2. brigadier scolaire

A crossing guard helped children to cross the street at an intersection. She was wearing a uniform with brigadier scolaire (crossing guard) printed on her back.

I think all of the crossing guard uniforms in Montréal say brigadier scolaire on them, which is the masculine form. It would have been better if her uniform said brigadière scolaire because she’s a woman.

C'est l'automne, il vente fort chez nous

C’est l’automne, il vente fort chez nous

3. il vente fort

The verb venter means “to be windy.” Il vente fort means “it’s really windy” or “the wind is blowing really hard.” I spotted an ad in a newspaper for a furniture store that reads: C’est l’automne, il vente fort chez nous.

Literally, this means: It’s autumn, and the wind is blowing really hard in our store. But it’s actually a play on words because vente also means “sale.”

In Québec, vente is often used interchangeably with solde in the sense of “sale” (i.e., when prices are reduced).
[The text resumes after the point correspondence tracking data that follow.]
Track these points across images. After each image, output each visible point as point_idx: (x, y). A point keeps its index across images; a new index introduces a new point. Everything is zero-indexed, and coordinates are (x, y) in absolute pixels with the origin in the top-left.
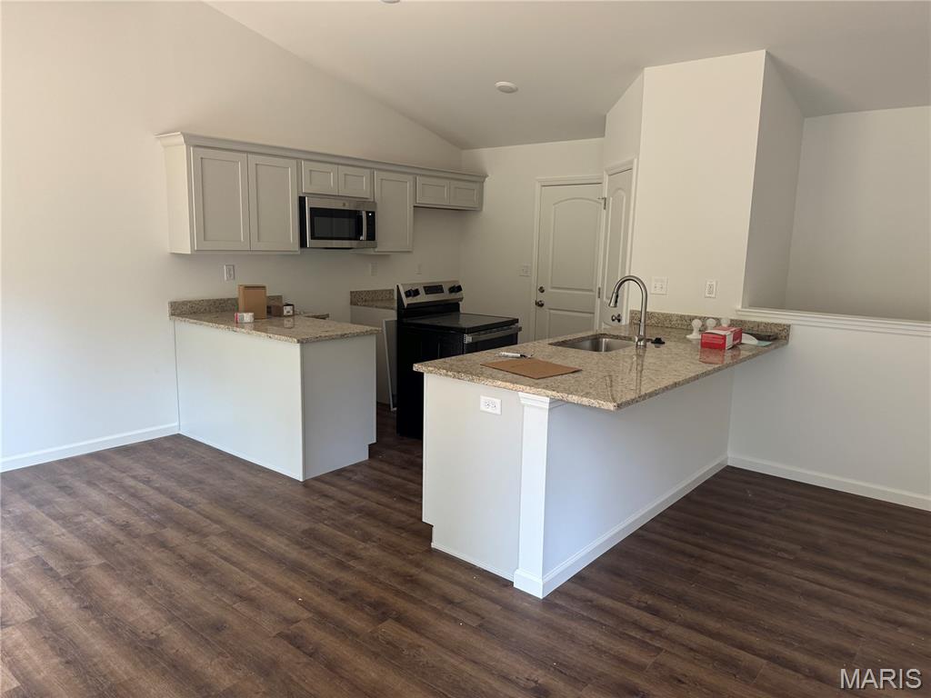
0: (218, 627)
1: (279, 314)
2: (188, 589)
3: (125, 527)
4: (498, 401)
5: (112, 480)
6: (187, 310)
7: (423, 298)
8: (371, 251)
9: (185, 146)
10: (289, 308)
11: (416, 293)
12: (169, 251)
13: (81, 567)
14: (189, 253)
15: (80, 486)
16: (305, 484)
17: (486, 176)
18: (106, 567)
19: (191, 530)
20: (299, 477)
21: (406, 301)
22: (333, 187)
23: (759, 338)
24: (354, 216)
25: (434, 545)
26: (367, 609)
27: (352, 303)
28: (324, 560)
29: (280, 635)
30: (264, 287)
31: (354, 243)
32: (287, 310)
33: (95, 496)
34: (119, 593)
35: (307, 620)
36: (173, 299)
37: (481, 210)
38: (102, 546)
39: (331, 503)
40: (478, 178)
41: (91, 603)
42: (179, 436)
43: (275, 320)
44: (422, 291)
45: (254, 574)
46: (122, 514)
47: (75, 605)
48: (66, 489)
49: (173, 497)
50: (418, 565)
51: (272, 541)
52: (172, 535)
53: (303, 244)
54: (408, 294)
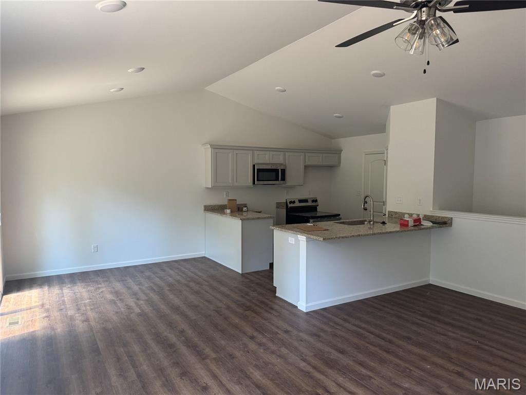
0: (197, 306)
1: (242, 211)
2: (191, 297)
3: (178, 282)
4: (294, 239)
5: (178, 268)
6: (210, 209)
7: (297, 204)
8: (284, 185)
9: (210, 149)
10: (245, 208)
11: (294, 202)
12: (204, 186)
13: (162, 290)
14: (210, 187)
15: (168, 270)
16: (242, 274)
17: (342, 150)
18: (170, 290)
19: (198, 283)
20: (240, 272)
21: (290, 205)
22: (266, 160)
23: (433, 223)
24: (276, 171)
25: (277, 295)
26: (244, 307)
27: (277, 207)
28: (237, 295)
29: (214, 310)
30: (236, 200)
31: (277, 182)
32: (245, 209)
33: (172, 272)
34: (171, 296)
35: (224, 308)
36: (205, 204)
37: (340, 166)
38: (170, 285)
39: (248, 280)
40: (338, 152)
41: (163, 298)
42: (205, 257)
43: (241, 213)
44: (297, 202)
45: (213, 296)
46: (178, 278)
47: (159, 298)
48: (163, 270)
49: (195, 274)
50: (268, 299)
51: (223, 289)
52: (192, 284)
53: (254, 183)
54: (291, 202)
In shop windows, sometimes you’ll see a sign that reads VENTE, and other times you’ll see SOLDES. They both mean that prices have been reduced in the shop.

Speaking of ventes, many people hold a vente de garage in the warmer months to sell their excess junk lying around the house. The vente de garage isn’t always held in the garage, though. The items for sale are often put on display in front of the house on the lawn or in the driveway.